Questões de prova de concurso público - Discursiva 2

1) Disserte Uso e usufruto. 

Nas palavras de Orlando Gomes, “o usufruto de direitos consiste na atribuição a outrem das utilidades de um direito, durante um certo período de tempo, resguardada a sua existência e integridade” (Gomes, Orlando. “Usufruto de direitos”. In: Revista Forense, v. 180, p. 36-41).
Na lição de Caio Mário da Silva Pereira, “usufruto é o direito real de fruir as utilidades e frutos de uma coisa sem alterar-lhe a substância, enquanto temporariamente destacado da propriedade” (Instituições de direito civil - direitos reais, 18. ed. Rio de Janeiro, Forense, v. IV, 2003).

O atual Código Civil não reproduziu o art. 726 do Código Civil de 1916, que disciplinava o quase-usufruto, ou usufruto impróprio, incidente sobre as coisas consumíveis - às quais, para esse efeito, se equipararam às fungíveis - e que caíam no domínio do usufrutuário, que se obrigava a restituí-las no equivalente em gênero, qualidade e quantidade, regendo-se, no geral, pelas regras do mútuo.

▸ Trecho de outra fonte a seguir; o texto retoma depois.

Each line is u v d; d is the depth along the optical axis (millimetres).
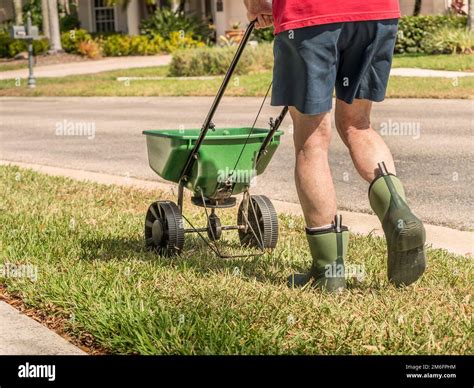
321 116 4996
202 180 6086
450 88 21328
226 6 50375
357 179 10695
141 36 49531
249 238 6633
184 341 4297
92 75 36469
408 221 4812
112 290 5137
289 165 12055
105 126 18703
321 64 4832
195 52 32938
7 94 30422
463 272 5738
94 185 9922
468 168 11000
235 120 18609
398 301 4863
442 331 4391
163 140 6129
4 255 6203
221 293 5062
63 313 4992
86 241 6695
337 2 4777
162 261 6027
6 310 5172
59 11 58250
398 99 20562
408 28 36531
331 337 4328
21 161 13398
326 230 5078
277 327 4430
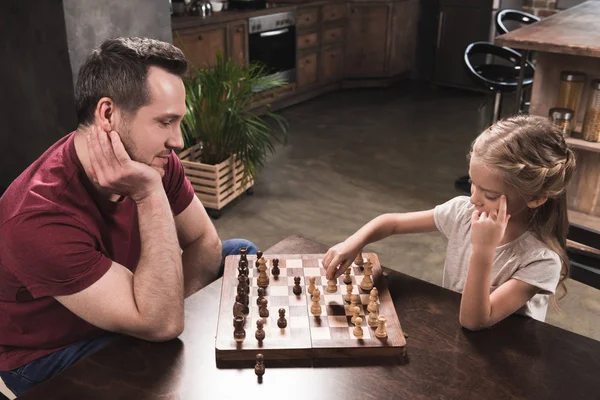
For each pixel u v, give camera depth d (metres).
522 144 1.24
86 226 1.29
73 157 1.32
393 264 2.98
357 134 4.86
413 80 6.59
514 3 5.76
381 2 5.96
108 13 2.93
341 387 1.11
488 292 1.24
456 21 5.92
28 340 1.41
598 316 2.57
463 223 1.54
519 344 1.23
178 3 4.57
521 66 3.28
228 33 4.64
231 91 3.36
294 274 1.44
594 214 3.06
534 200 1.29
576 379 1.14
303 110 5.50
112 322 1.25
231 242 1.83
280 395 1.09
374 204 3.63
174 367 1.17
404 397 1.08
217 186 3.32
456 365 1.17
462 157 4.38
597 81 2.73
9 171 3.37
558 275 1.35
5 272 1.32
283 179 3.98
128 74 1.21
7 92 3.14
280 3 5.42
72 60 2.82
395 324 1.25
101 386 1.11
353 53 6.17
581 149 2.98
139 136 1.26
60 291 1.25
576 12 3.72
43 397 1.08
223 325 1.25
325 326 1.25
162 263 1.28
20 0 2.85
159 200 1.32
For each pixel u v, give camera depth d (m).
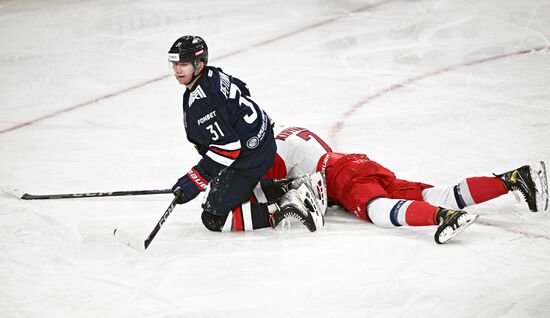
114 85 26.12
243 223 13.72
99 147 19.66
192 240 13.50
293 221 14.28
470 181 13.44
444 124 20.05
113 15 38.00
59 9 40.19
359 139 19.19
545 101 21.62
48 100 24.56
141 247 12.40
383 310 10.54
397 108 21.80
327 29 32.72
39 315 10.80
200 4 39.78
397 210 13.05
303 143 14.95
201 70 12.85
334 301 10.86
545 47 28.05
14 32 35.12
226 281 11.68
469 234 13.05
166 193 15.44
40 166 18.25
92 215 14.91
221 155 13.01
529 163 16.72
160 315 10.66
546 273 11.42
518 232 13.00
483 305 10.56
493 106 21.42
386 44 29.73
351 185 13.84
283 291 11.24
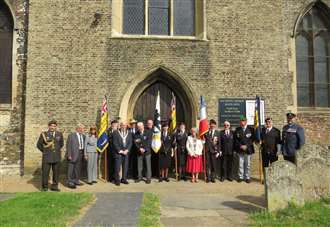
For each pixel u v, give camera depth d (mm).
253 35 14422
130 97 13906
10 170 13992
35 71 13547
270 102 14219
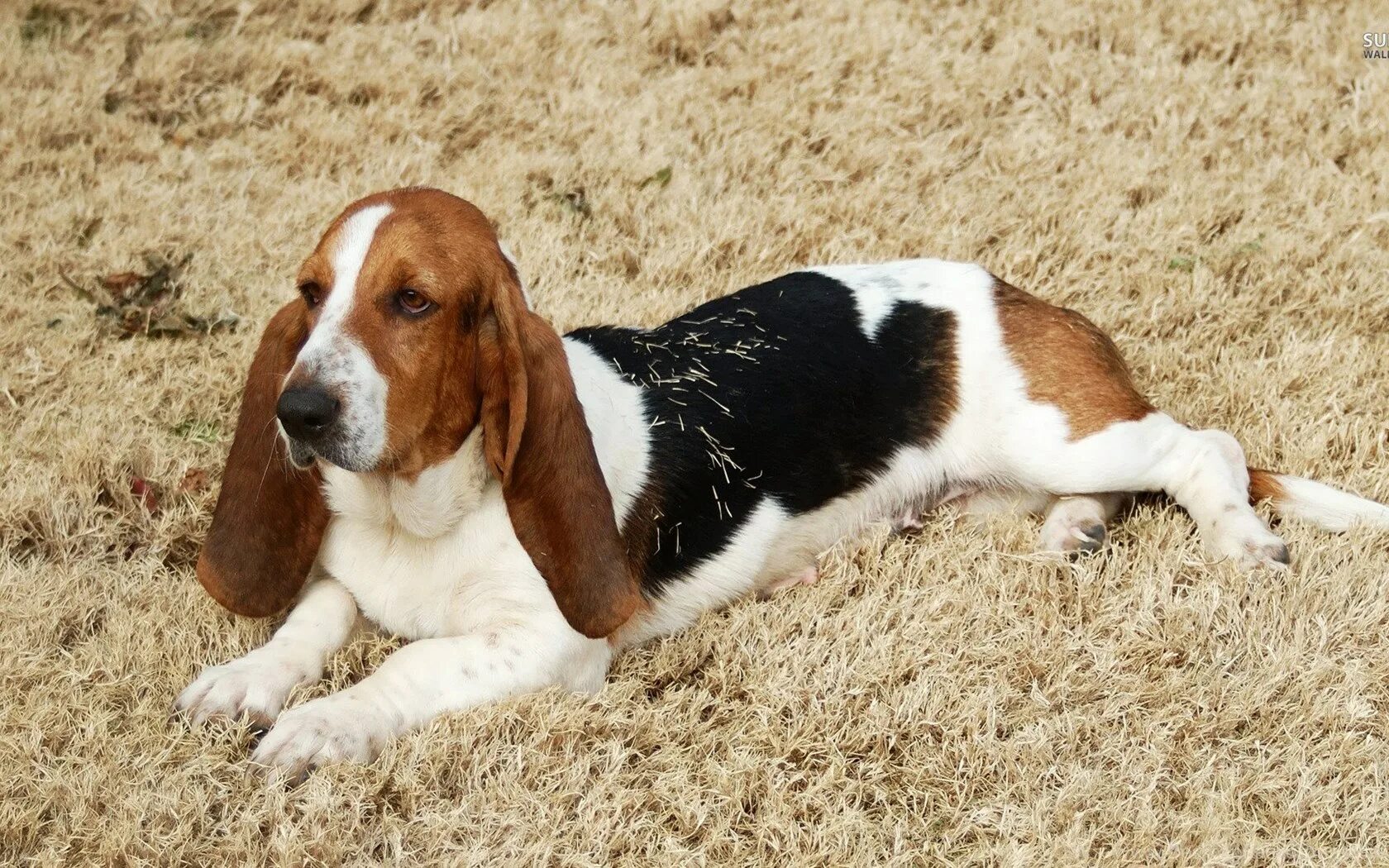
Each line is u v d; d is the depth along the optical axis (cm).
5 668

As coisas consumíveis e fungíveis não mais podem ser dadas em usufruto, como objeto principal, havendo o Código Civil de 2002 resgatado a pureza da garantia real, exigindo a preservação da substância - ressalva-se apenas a exceção do art. 1.392, § 1º, que trata dos acessórios e acrescidos consumíveis.

Quanto às florestas e recursos minerais passíveis de exploração, vigora a convenção entre as partes. No silêncio do título, somente se admite a extração, pelo usufrutuário, se as árvores já se destinavam pelo proprietário para o corte, ou se já havia atividade de exploração mineral no terreno (Viana, Marco Aurélio S. Comentários o novo Código Civil. Rio de Janeiro, Forense, 2003, v. XV I, p. 628).

Via de regra, portanto, o usufrutuário faz jus aos frutos (naturais ou civis) e às utilidades, mas, não, aos produtos.

Características do usufruto: a) é direito real sobre coisa alheia móvel, imóvel, bens incorpóreos e até sobre uma universalidade, gravando temporariamente o (os) bem(s) em favor de uma pessoa (por isso alguns autores, indevidamente, denominam-no servidão pessoal), com efeito erga omnes, distinguindo- se, portanto, da locação; b) é temporário, podendo ser a termo, ou sob condição resolutiva, quando muito vitalício, extinguindo-se com a morte do usufrutuário, pela sua natureza personalíssima; c) provoca o desdobramento da posse, atribuindo a posse direta ao usufrutuário e reservando a posse indireta ao nu-proprietário; d) é intransmissível, podendo apenas ser cedido o seu exercício (art. 1.393, do Código Civil); e) quando decorrer de ato inter vivos, constitui-se por ato solene quando envolver imóveis;

O Código Civil de 2002 não prevê a possibilidade de constituição de usufruto vidual dos cônjuges (art. 1.611, CC/1916) e companheiros supérstites (art. 2º, Ie II, da Lei n. 8.971/94), sobre parte dos bens do falecido, porque atualmente concorrem eles em propriedade plena com os herdeiros de primeira e segunda classe. Os usufrutos viduais constituídos antes da vigência do Código Civil de 2002 continuam a produzir os seus efeitos, até que sejam extintos.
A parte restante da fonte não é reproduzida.